Our U.S. founding fathers ensured that we have the right to pursue happiness. Funny they never said we have the right to happiness. It seems they knew something profound - that happiness is like a game of hide and seek to which we are all addicted. And when we taste its substance, we just want more, more. Perhaps its because, as some profess, we are meant to be happy and we are seeking our true nature. Or perhaps, its just part of the yin/yang that complements its opposite in the script of our existence. The fact remains - pursue it we must with or without a national constitution.
~


I read somewhere that these are the secrets to a happy life:
connecting socially
being active
being mindful
continuing to learn
being generous


They all seem like worthy factors. Based on this, I should be pretty happy.
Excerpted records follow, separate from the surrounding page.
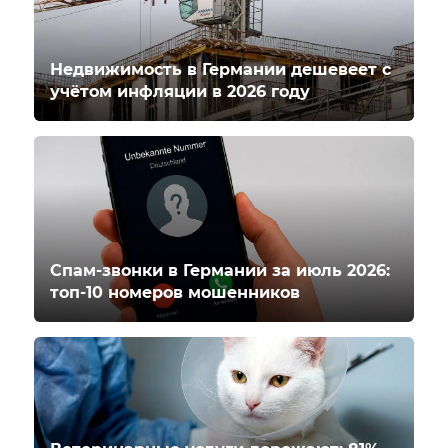
Недвижимость в Германии дешевеет с
учётом инфляции в 2026 году
Спам-звонки в Германии за июль 2026:
топ-10 номеров мошенников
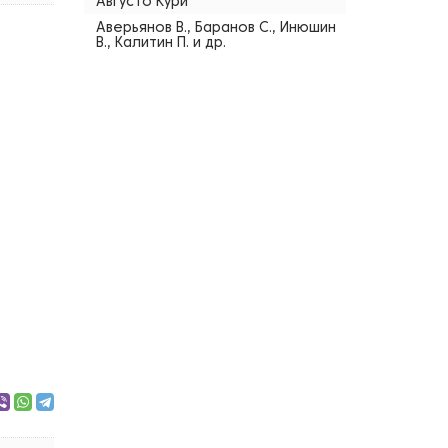
Августо Кури
Аверьянов В., Баранов С., Инюшин
В., Калитин П. и др.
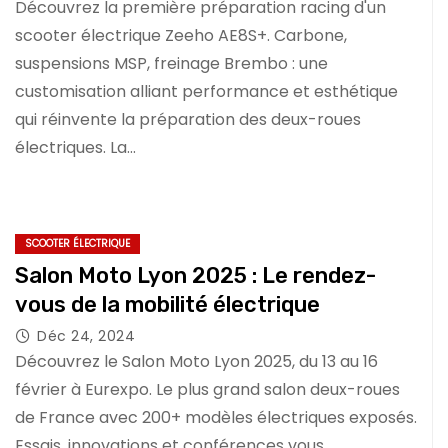
Découvrez la première préparation racing d'un
scooter électrique Zeeho AE8S+. Carbone,
suspensions MSP, freinage Brembo : une
customisation alliant performance et esthétique
qui réinvente la préparation des deux-roues
électriques. La…
SCOOTER ÉLECTRIQUE
Salon Moto Lyon 2025 : Le rendez-
vous de la mobilité électrique
Déc 24, 2024
Découvrez le Salon Moto Lyon 2025, du 13 au 16
février à Eurexpo. Le plus grand salon deux-roues
de France avec 200+ modèles électriques exposés.
Essais, innovations et conférences vous…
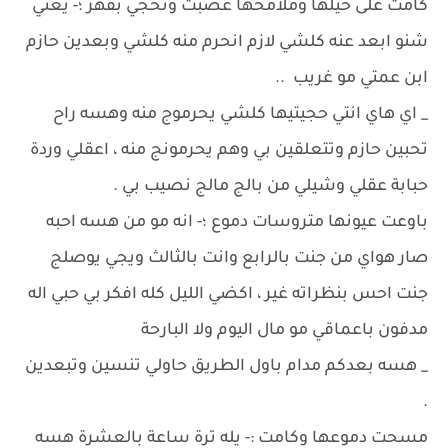
كامت على حيلها وملامحها عصبت وتحجي بقهر ؛- يعني
شنو ابعد عنه كلشي لازم انحرم منه كلشي وبعدين حازم
ابن عمتي مو غريب ..
_ اي هاي انتي حجيتيها كلشي يحرموج منه وهسه راح
تحبين حازم وتتعلقين بي وهم يحرمونج منه ، اعقلي وردة
حبابة عقلي وشيلي من بالج مالج نصيب بي .
باوعت عيونها متروسات دموع ؛- انه مو من هسه احبه
صار هواي من جنت بالرابع وانت بالثالث ويجي يوصلج
جنت احس بنظراته غير ، اكضي الليل كله افكر بي حبي اله
مدفون باعماقي مو مال اليوم ولا البارحة
_ هسه بعدكم مدام باول الطريق حاولي تنسين وتبعدين
.
مسحت دموعها وكامت :- يله ترة ساعة بالعشرة هسه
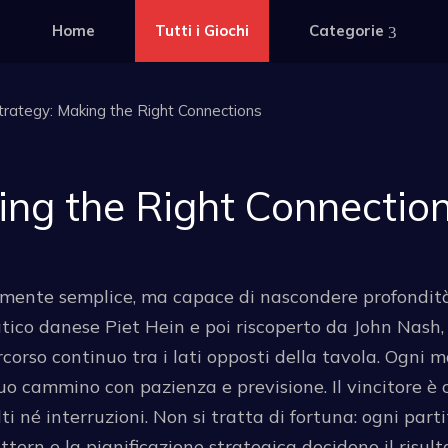
Home
Tutti i Giochi
Categorie
rategy: Making the Right Connections
ing the Right Connectio
emente semplice, ma capace di nascondere profondità
atico danese Piet Hein e poi riscoperto da John Nash,
rcorso continuo tra i lati opposti della tavola. Ogni 
 tuo cammino con pazienza e previsione. Il vincitore è 
ti né interruzioni. Non si tratta di fortuna: ogni part
ttern e la pianificazione strategica decidono il risul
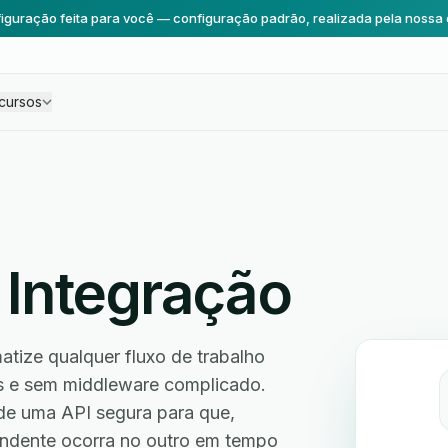
iguração feita para você — configuração padrão, realizada pela nossa 
cursos
Integração
atize qualquer fluxo de trabalho
s e sem middleware complicado.
de uma API segura para que,
ndente ocorra no outro em tempo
Yet, there are times when happiness disappears like a magical illusion, like a floating balloon that gets swallowed by the sky only to surprise me again sometime when I least expect it - life performing random acts of kindness.


Because it is so elusive, we must enjoy it when it is here. To me this means being on the alert for its arrival and nurturing it so it will stay a little longer in this moment. We must invite it back, and allow it to be creative wherever it dwells - perhaps in places we never thought of pursuing it.


I recall my grandmother always reminding me that there is no such thing as true and complete happiness. I thought she was just bitter at life and that may be so. But as I dig deeper into what I know, I realize that she was right. But we need not frame this so negatively.


Happiness seems to occur in glimpses, some lasting longer than others. Inevitably it fades. Meanwhile it is good to wallow in gratitude, thank life for the moment and enjoy.

~


"My advice to you is not to inquire why or whither, but just enjoy your ice cream while it's on your plate."